La batosta più amara a San Paolo, prima città del Brasile per popolazione e tradizionale roccaforte di sinistra. Qui il candidato del Partito socialdemocratico (Psdb), Joao Doria, si impone sul sindaco uscente Fernando Habbad, considerato l’erede di Lula, con il 53% delle preferenze. Una doppia vittoria, quella di Doria, che passa al primo turno per la prima volta da quando, nel 1992, sono stati introdotti i ballottaggi nelle amministrative. Al Psdb va anche la capitale dello Stato di Minas Gerais, Belo Horizonte.

Dalla tornata elettorale, importante test per i principali partiti politici brasiliani in vista delle presidenziali del 2018, esce sconfitto anche il partito del Movimento Democratico Brasiliano (Pmdb) del presidente Michel Temer.
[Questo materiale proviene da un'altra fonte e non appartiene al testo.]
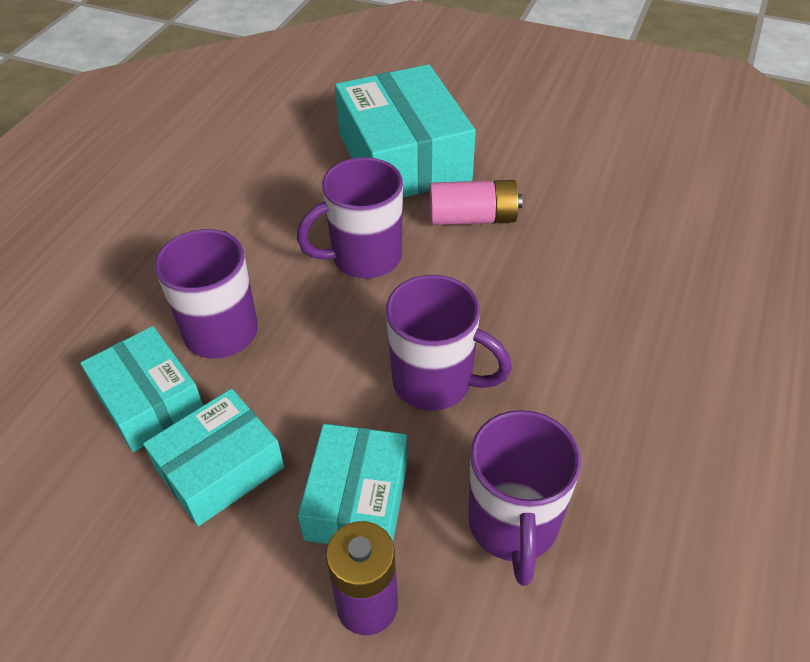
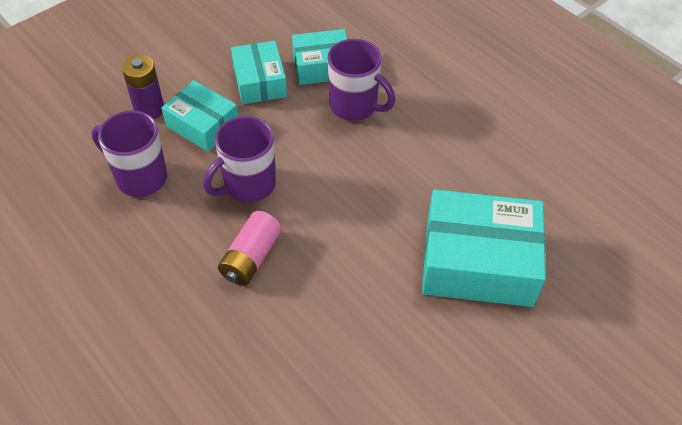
camera: 115 degrees right, 5 degrees up
(364, 258) = (374, 192): purple mug -> none
(473, 218) = (378, 273): pink battery -> pink battery (251, 257)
Il Pmdb perde Rio de Janeiro e non passa al secondo turno, dove si sfideranno il senatore conservatore e vescovo evangelico Marcelo Crivella, e l'esponente del Partito Socialismo e Libertà Marcelo Freixo.

Dei 144 milioni di cittadini chiamati a rinnovare i consigli comunali in 5.568 città, il 40% degli aventi diritto al voto non si è recato alle urne, nonostante il voto sia obbligatorio in Brasile, o si è astenuto.